Kevin Bourrillion edited this page Apr 26, 2023 · 5 revisions

Nullness annotations enable nullness analysis by letting you communicate, for each type usage, whether it is nullable or non-null (with some handwaving for type variables).

But a core element of the JSpecify design is that nullness is not binary, but rather ternary. We have:

  1. nullable types
  2. non-null types
  3. and types of unspecified nullness

"Unspecified nullness" is what all the types in your Java code have now, if you are not yet using any nullness annotations at all.

(Footnote: there is a fourth kind; type variables can also have "parametric nullness", because they are "standing in for" a type with one of the three basic nullnesses above. But we can set that aside for this discussion.)

But in Java all types are nullable... right?

Commonly heard: "Java already has nullable types, and now just needs non-nullable types to go with them."

And it's true that in vanilla Java, null is a member of every reference type. So why do we need this third category?
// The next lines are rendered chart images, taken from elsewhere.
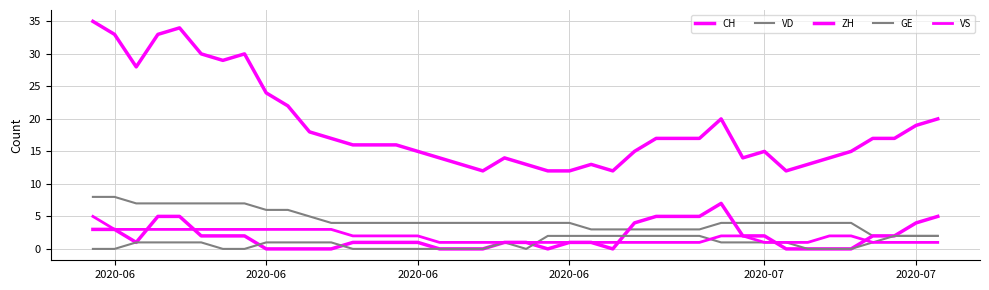

How many distinct data groups are displayed?

5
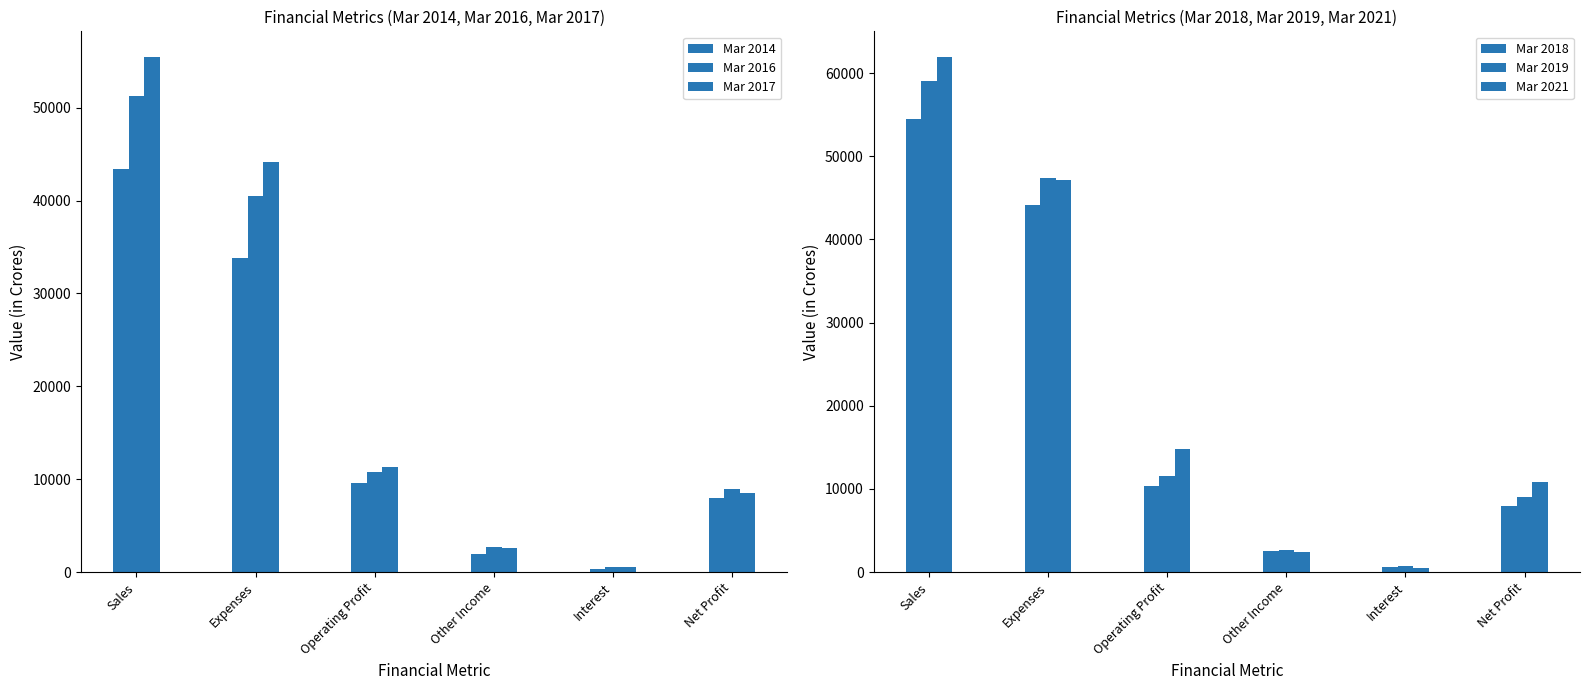

Which has a higher value, Interest or Operating Profit?

Operating Profit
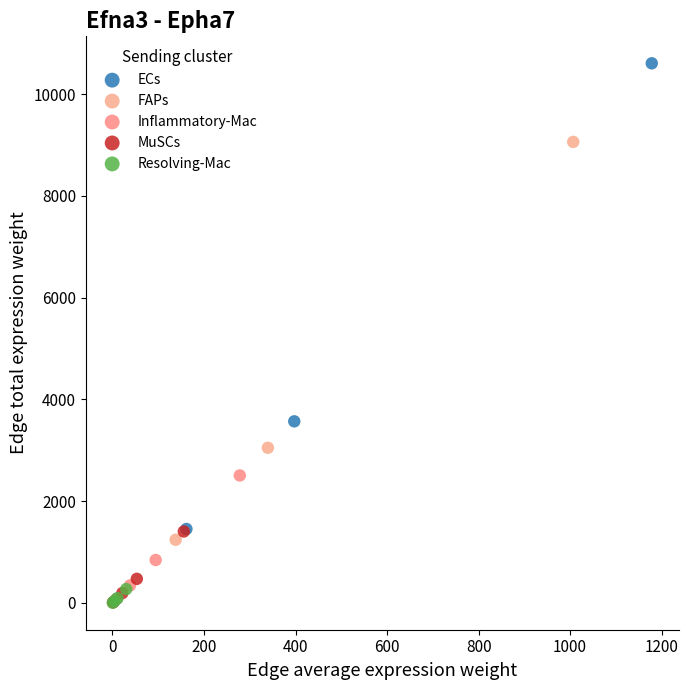

Which series reaches the maximum Y coordinate?

ECs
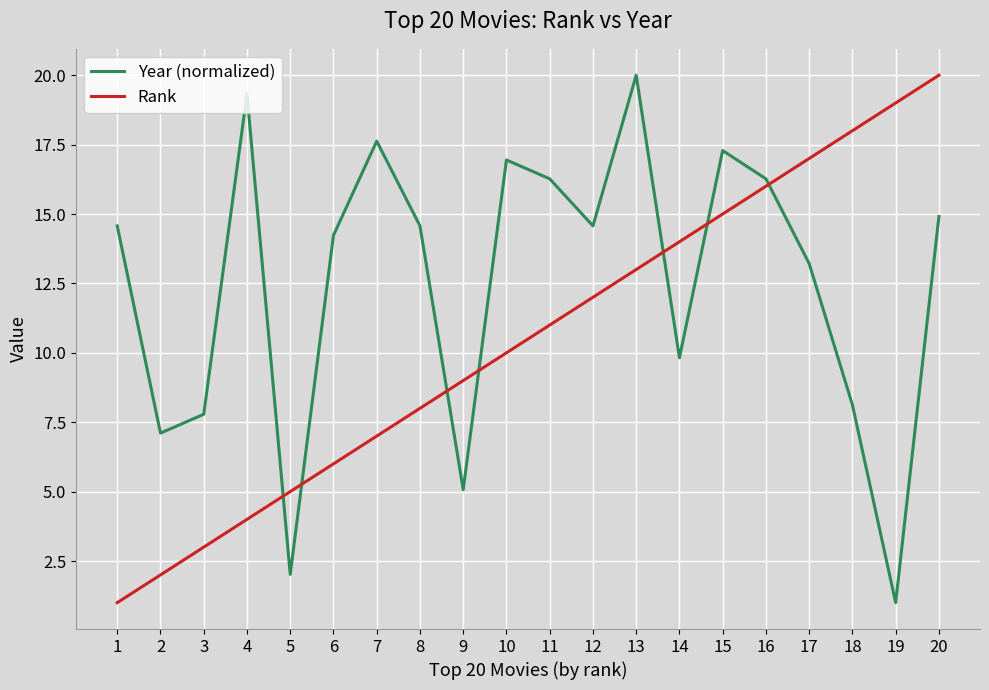

Reading left to right, transcribe all the data shown in this chart.

Year (normalized): 14.6	7.1	7.8	19.3	2.0	14.2	17.6	14.6	5.1	16.9	16.3	14.6	20.0	9.8	17.3	16.3	13.2	8.1	1.0	14.9
Rank: 1.0	2.0	3.0	4.0	5.0	6.0	7.0	8.0	9.0	10.0	11.0	12.0	13.0	14.0	15.0	16.0	17.0	18.0	19.0	20.0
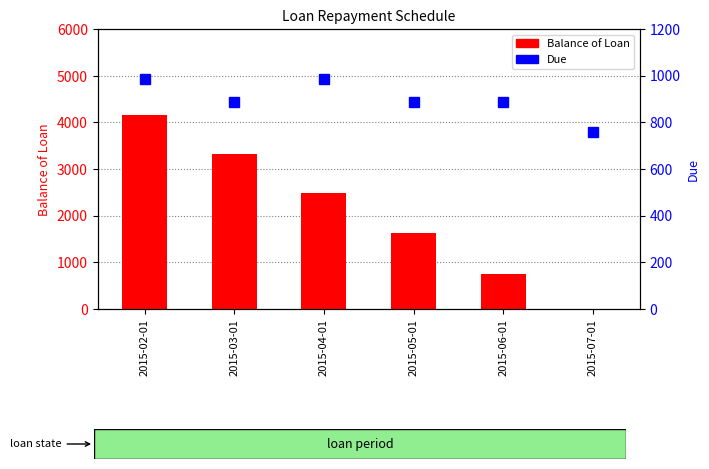

How many values in the Due series exceed 887?

5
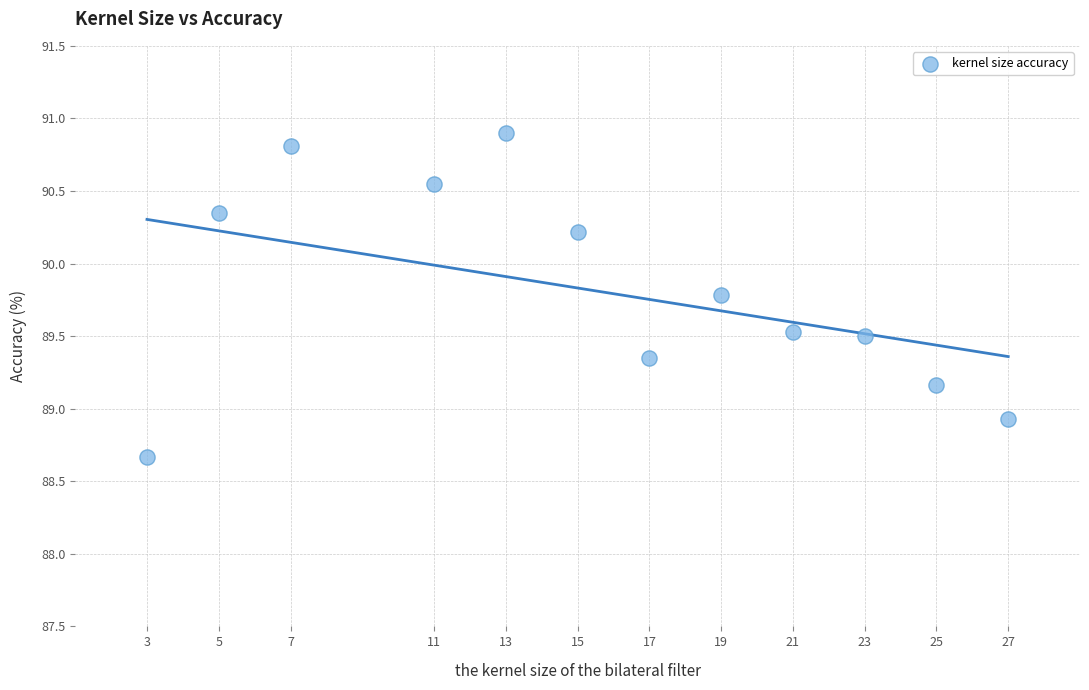

What Y value in the scatter plot is closest to 89?

88.9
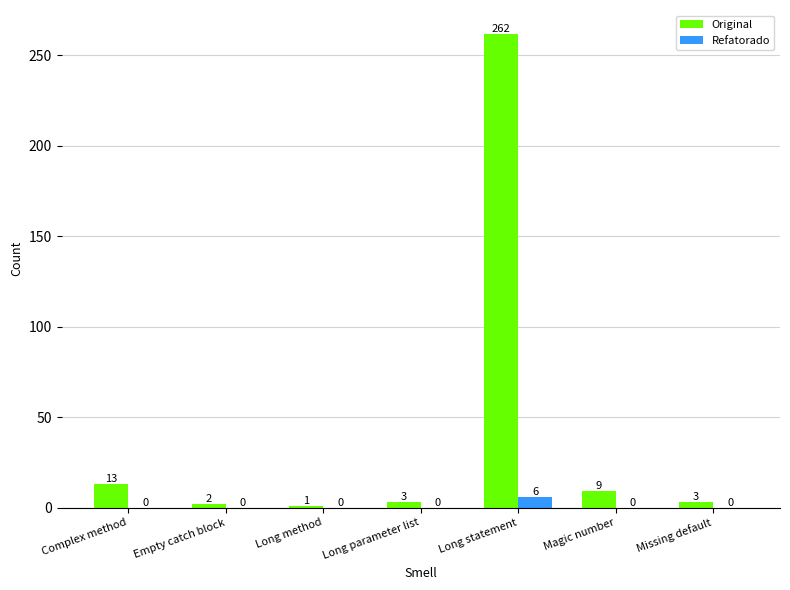

What is the spread (max minus min) of values at Complex method?

13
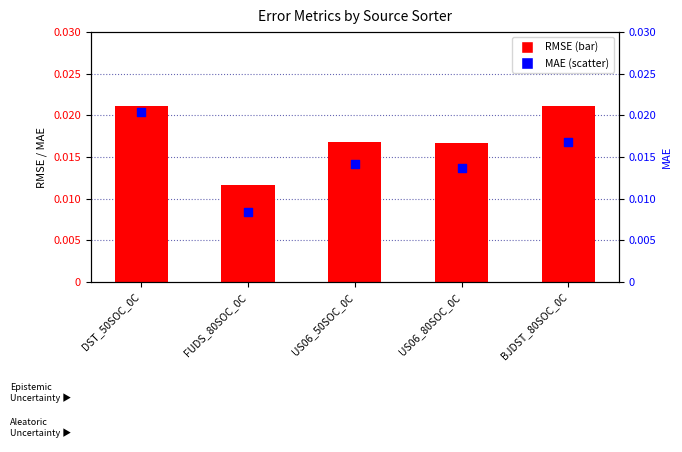

At which category is the sum across all series the highest?

DST_50SOC_0C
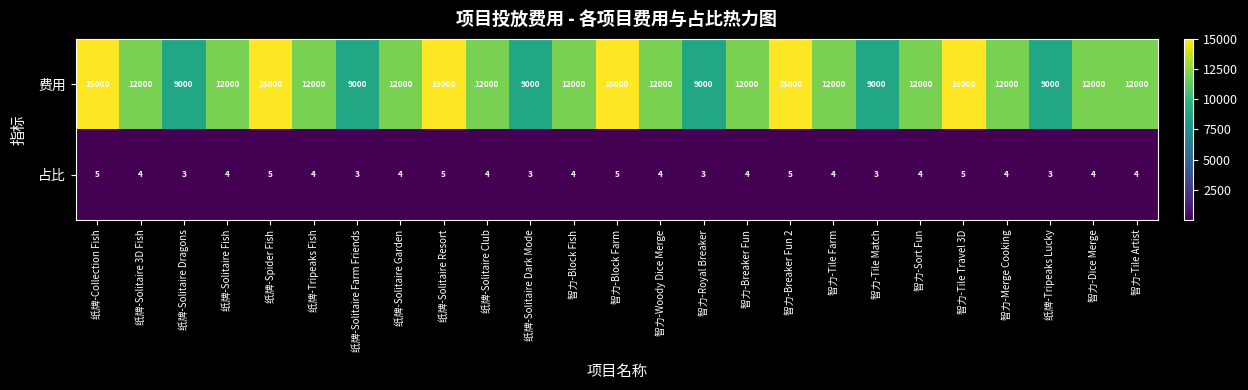

What is the difference between the highest and lowest values at 智力-Merge Cooking?

11996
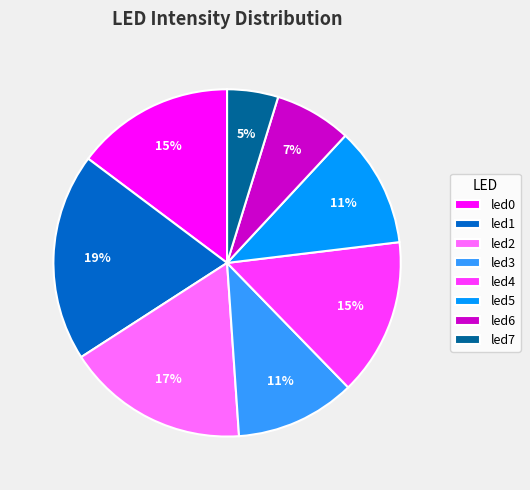

To the nearest percent, what portion does led6 represent?

7%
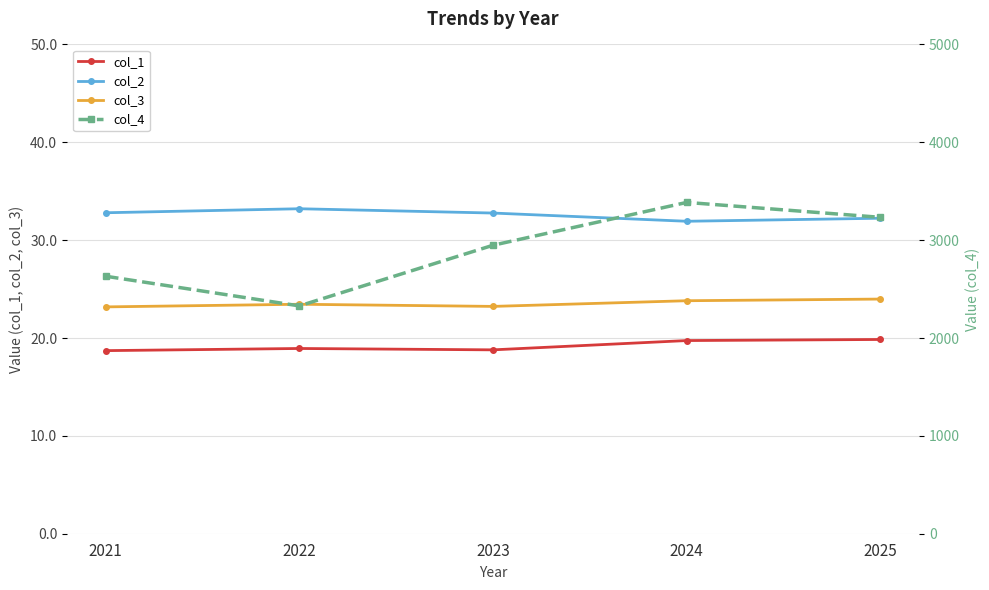

Does the chart display data point markers on the line(s)?

Yes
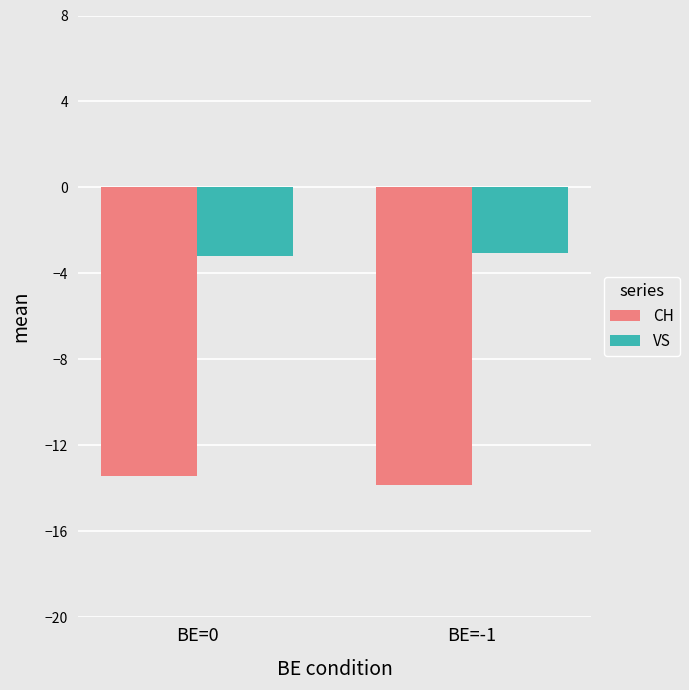

What is the greatest value displayed?

-3.1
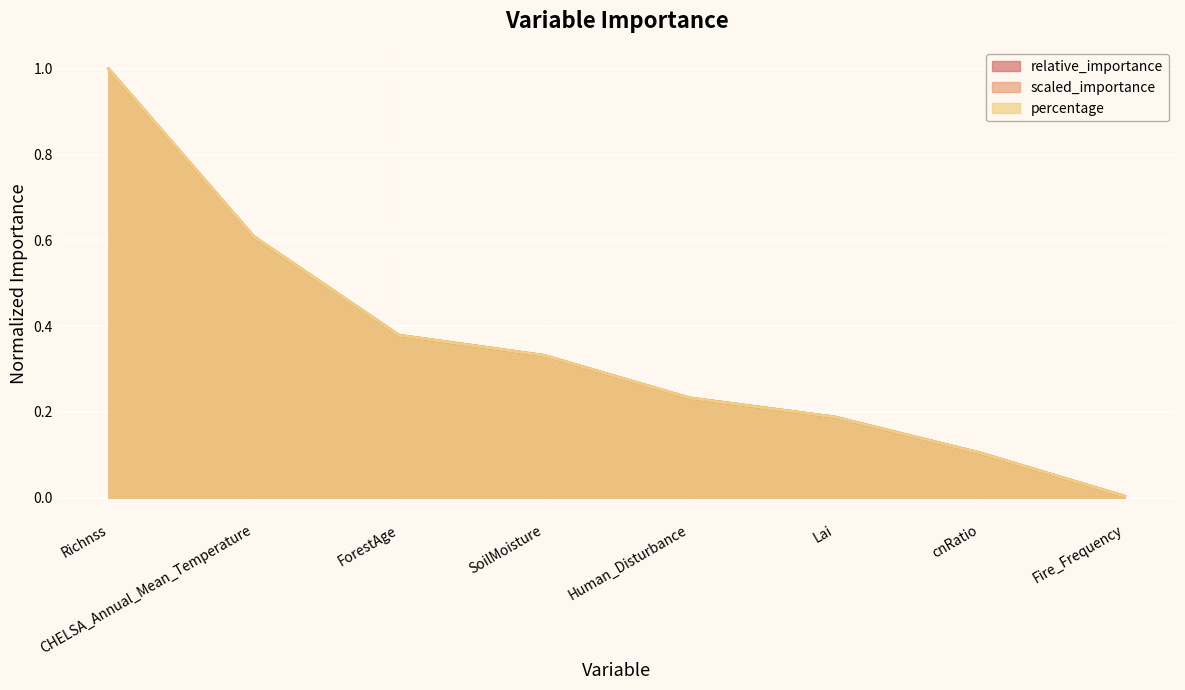

Between ForestAge and SoilMoisture, which series saw the biggest shift?

relative_importance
Isn't the default just... nullable?

This sounds fair up to a point, but turns out to be misleading and unhelpful on deeper examination. What really matters is the developer’s intention. Did they mean for null to be included, or not? Since Java never offered them a choice, we know nothing about the true intended nullness of any unannotated type.

There are important differences between such a type (“unspecified nullness”) and one we know intentionally includes null (“nullable”).

To dig into that, we’ll need to think separately about “from-types” and “to-types”. The basic idea is that every type conversion (including what we may think of as just “type checks”) is converting from some from-type to some to-type.

Examples of from-types include:

  • a method return type... from the caller’s perspective
  • a final parameter type... from the implementation’s perspective

Examples of to-types include:

  • a method return type... from the implementation’s perspective
  • a parameter type... from the caller’s perspective

Assuming your goal is a sound or conservative analysis, which catches any possible problem at the risk of false positives, then indeed you must treat unannotated from-types as if they are nullable. We don’t know that a null won’t come out, so we must account for that possibility. So far so good. But for to-types it’s the reverse! We don’t know that a null will be accepted, so to be conservative we must treat the type as non-null.

But there’s more. We believe most users will prefer lenient analysis most of the time. Lenient analysis only reports findings that are definitely wrong, avoiding false positives. And in this case the roles of from-types and to-types are swapped! For a from-type, you want to be able to assign it to anything, so you need to treat it as non-null. For a to-type, anything might be assigned to it, so it behaves as though nullable.

What is "unspecified nullness" in JSpecify

So, such types must constitute a third category, which we call "unspecified nullness".

Importantly, we see this category as existing only to support legacy, unmigrated code. That is, every type usage can be neatly classified into one of the other nullness categories. We simply don't know yet which category this particular type usage belongs to.

Most code that's full of unspecified-nullness types is probably not being run through nullness analysis anyway. But often enough it gets used as a dependency of other code that is. Your code might be fully annotated, but when it calls a library that isn't, then the analyzer doesn't know which of the parameter types or return type is meant to include null.

Behavior may vary

Wherever unspecified nullness is involved, tools' ability to recognize problems accurately is limited, but not nonexistent, and they have a lot of freedom to do as they see fit.

  • In some situations, the analyzer would have reported the same finding no matter how the unspecified usages had been annotated. In such event it would likely report it, as it never really depended on the missing information at all.
  • A tool might also try to infer the nullness for certain type usages where it was unspecified, and report more likely-issues that way.
  • In the extreme, it might even report any finding it would recognize under any possible way of annotating the unspecified usages! (This approach is extremely vulnerable to false positives.)

How to think about unspecified nullness

(TODO: restates much of previous section)

Sometimes the situations that arise from the boundaries between specified and unspecified code can get hairy and confusing. But it all boils down to a very simple principle.

Remember that unspecified-nullness type usages (which I'll call "unspec type usages" for now) are viewed as possessing a "true" nullness, that we simply don't have knowledge of. So, a nullness analyzer should account for any possible way that code might get annotated in the future.

In short, it should certainly report a finding whenever it can conclude that it would report that same finding under any possible way of annotating these unspec type usages.

And it would certainly not report a finding if there is no possible way of annotating the unspec type usages that produces the finding.

In the middle, there is some room for checker-specific interpretation. What if some ways the code might get annotated will lead to a finding and some won't? JSpecify doesn't mandate what a checker should do in this case.